### Directions:
Scan the records below and say how many lines include the word "conditions", giving no other text.

### Supplied data:
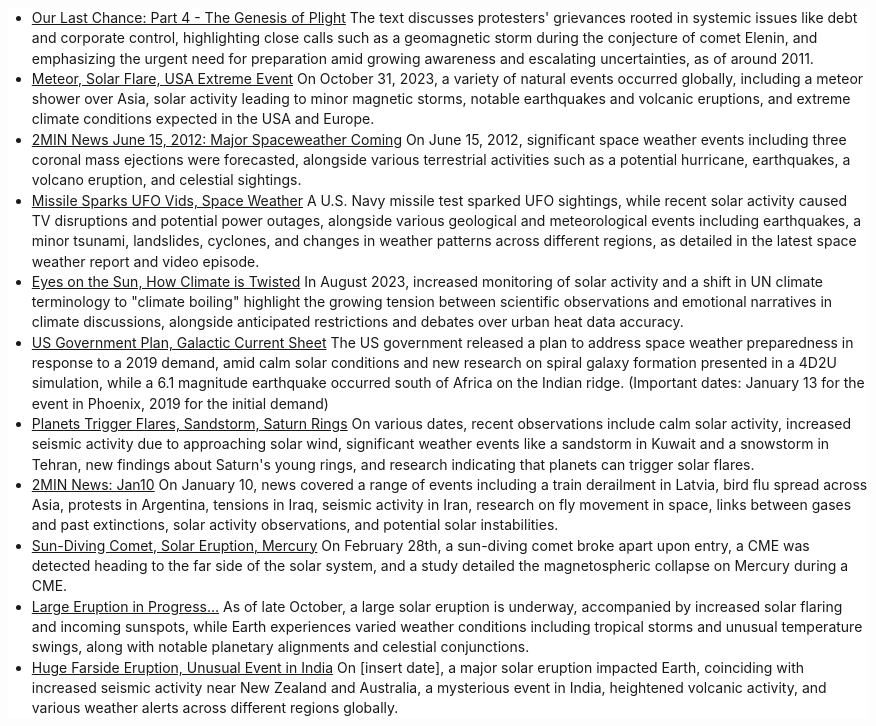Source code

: - [Our Last Chance: Part 4 - The Genesis of Plight](https://github.com/sovrynn/ecdo/blob/master/6-LITERATURE-MEDIA/ben-davidson/video-transcripts/politics.md#our-last-chance-part-4---the-genesis-of-plight)
The text discusses protesters' grievances rooted in systemic issues like debt and corporate control, highlighting close calls such as a geomagnetic storm during the conjecture of comet Elenin, and emphasizing the urgent need for preparation amid growing awareness and escalating uncertainties, as of around 2011.
- [Meteor, Solar Flare, USA Extreme Event](https://github.com/sovrynn/ecdo/blob/master/6-LITERATURE-MEDIA/ben-davidson/video-transcripts/politics.md#meteor-solar-flare-usa-extreme-event)
On October 31, 2023, a variety of natural events occurred globally, including a meteor shower over Asia, solar activity leading to minor magnetic storms, notable earthquakes and volcanic eruptions, and extreme climate conditions expected in the USA and Europe.
- [2MIN News June 15, 2012: Major Spaceweather Coming](https://github.com/sovrynn/ecdo/blob/master/6-LITERATURE-MEDIA/ben-davidson/video-transcripts/politics.md#2min-news-june-15-2012-major-spaceweather-coming)
On June 15, 2012, significant space weather events including three coronal mass ejections were forecasted, alongside various terrestrial activities such as a potential hurricane, earthquakes, a volcano eruption, and celestial sightings.
- [Missile Sparks UFO Vids, Space Weather](https://github.com/sovrynn/ecdo/blob/master/6-LITERATURE-MEDIA/ben-davidson/video-transcripts/politics.md#missile-sparks-ufo-vids-space-weather)
A U.S. Navy missile test sparked UFO sightings, while recent solar activity caused TV disruptions and potential power outages, alongside various geological and meteorological events including earthquakes, a minor tsunami, landslides, cyclones, and changes in weather patterns across different regions, as detailed in the latest space weather report and video episode.
- [Eyes on the Sun, How Climate is Twisted](https://github.com/sovrynn/ecdo/blob/master/6-LITERATURE-MEDIA/ben-davidson/video-transcripts/politics.md#eyes-on-the-sun-how-climate-is-twisted)
In August 2023, increased monitoring of solar activity and a shift in UN climate terminology to "climate boiling" highlight the growing tension between scientific observations and emotional narratives in climate discussions, alongside anticipated restrictions and debates over urban heat data accuracy.
- [US Government Plan, Galactic Current Sheet](https://github.com/sovrynn/ecdo/blob/master/6-LITERATURE-MEDIA/ben-davidson/video-transcripts/politics.md#us-government-plan-galactic-current-sheet)
The US government released a plan to address space weather preparedness in response to a 2019 demand, amid calm solar conditions and new research on spiral galaxy formation presented in a 4D2U simulation, while a 6.1 magnitude earthquake occurred south of Africa on the Indian ridge. (Important dates: January 13 for the event in Phoenix, 2019 for the initial demand)
- [Planets Trigger Flares, Sandstorm, Saturn Rings](https://github.com/sovrynn/ecdo/blob/master/6-LITERATURE-MEDIA/ben-davidson/video-transcripts/politics.md#planets-trigger-flares-sandstorm-saturn-rings)
On various dates, recent observations include calm solar activity, increased seismic activity due to approaching solar wind, significant weather events like a sandstorm in Kuwait and a snowstorm in Tehran, new findings about Saturn's young rings, and research indicating that planets can trigger solar flares.
- [2MIN News: Jan10](https://github.com/sovrynn/ecdo/blob/master/6-LITERATURE-MEDIA/ben-davidson/video-transcripts/politics.md#2min-news-jan10)
On January 10, news covered a range of events including a train derailment in Latvia, bird flu spread across Asia, protests in Argentina, tensions in Iraq, seismic activity in Iran, research on fly movement in space, links between gases and past extinctions, solar activity observations, and potential solar instabilities.
- [Sun-Diving Comet, Solar Eruption, Mercury](https://github.com/sovrynn/ecdo/blob/master/6-LITERATURE-MEDIA/ben-davidson/video-transcripts/politics.md#sun-diving-comet-solar-eruption-mercury)
On February 28th, a sun-diving comet broke apart upon entry, a CME was detected heading to the far side of the solar system, and a study detailed the magnetospheric collapse on Mercury during a CME.
- [Large Eruption in Progress…](https://github.com/sovrynn/ecdo/blob/master/6-LITERATURE-MEDIA/ben-davidson/video-transcripts/politics.md#large-eruption-in-progress)
As of late October, a large solar eruption is underway, accompanied by increased solar flaring and incoming sunspots, while Earth experiences varied weather conditions including tropical storms and unusual temperature swings, along with notable planetary alignments and celestial conjunctions.
- [Huge Farside Eruption, Unusual Event in India](https://github.com/sovrynn/ecdo/blob/master/6-LITERATURE-MEDIA/ben-davidson/video-transcripts/politics.md#huge-farside-eruption-unusual-event-in-india)
On [insert date], a major solar eruption impacted Earth, coinciding with increased seismic activity near New Zealand and Australia, a mysterious event in India, heightened volcanic activity, and various weather alerts across different regions globally.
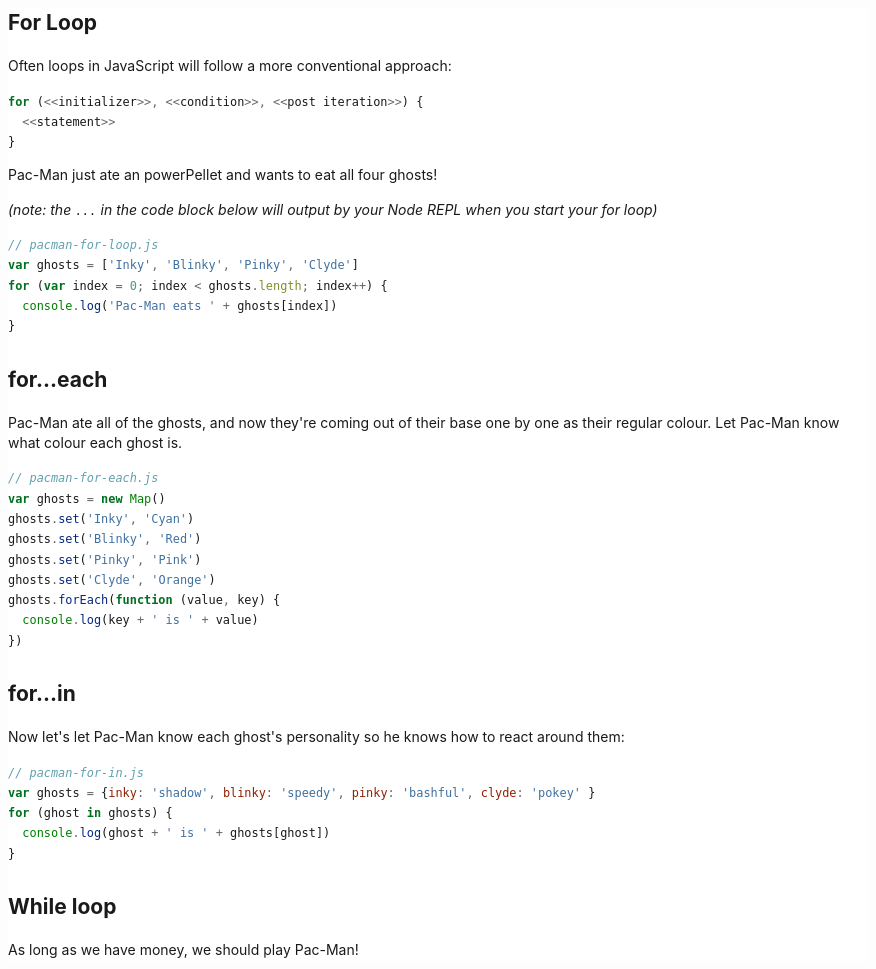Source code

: ## For Loop

Often loops in JavaScript will follow a more conventional approach:
```javascript
for (<<initializer>>, <<condition>>, <<post iteration>>) {
  <<statement>>
}
```

Pac-Man just ate an powerPellet and wants to eat all four ghosts!

_(note: the `...` in the code block below will output by your Node REPL when you start your for loop)_

```javascript
// pacman-for-loop.js
var ghosts = ['Inky', 'Blinky', 'Pinky', 'Clyde']
for (var index = 0; index < ghosts.length; index++) {
  console.log('Pac-Man eats ' + ghosts[index])
}
```

## for...each

Pac-Man ate all of the ghosts, and now they're coming out of their base one by one as their regular colour. Let Pac-Man know what colour each ghost is.

```javascript
// pacman-for-each.js
var ghosts = new Map()
ghosts.set('Inky', 'Cyan')
ghosts.set('Blinky', 'Red')
ghosts.set('Pinky', 'Pink')
ghosts.set('Clyde', 'Orange')
ghosts.forEach(function (value, key) {
  console.log(key + ' is ' + value)
})
```

## for...in

Now let's let Pac-Man know each ghost's personality so he knows how to react around them:

```javascript
// pacman-for-in.js
var ghosts = {inky: 'shadow', blinky: 'speedy', pinky: 'bashful', clyde: 'pokey' }
for (ghost in ghosts) {
  console.log(ghost + ' is ' + ghosts[ghost])
}
```

## While loop

As long as we have money, we should play Pac-Man!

### Exercise answer:
3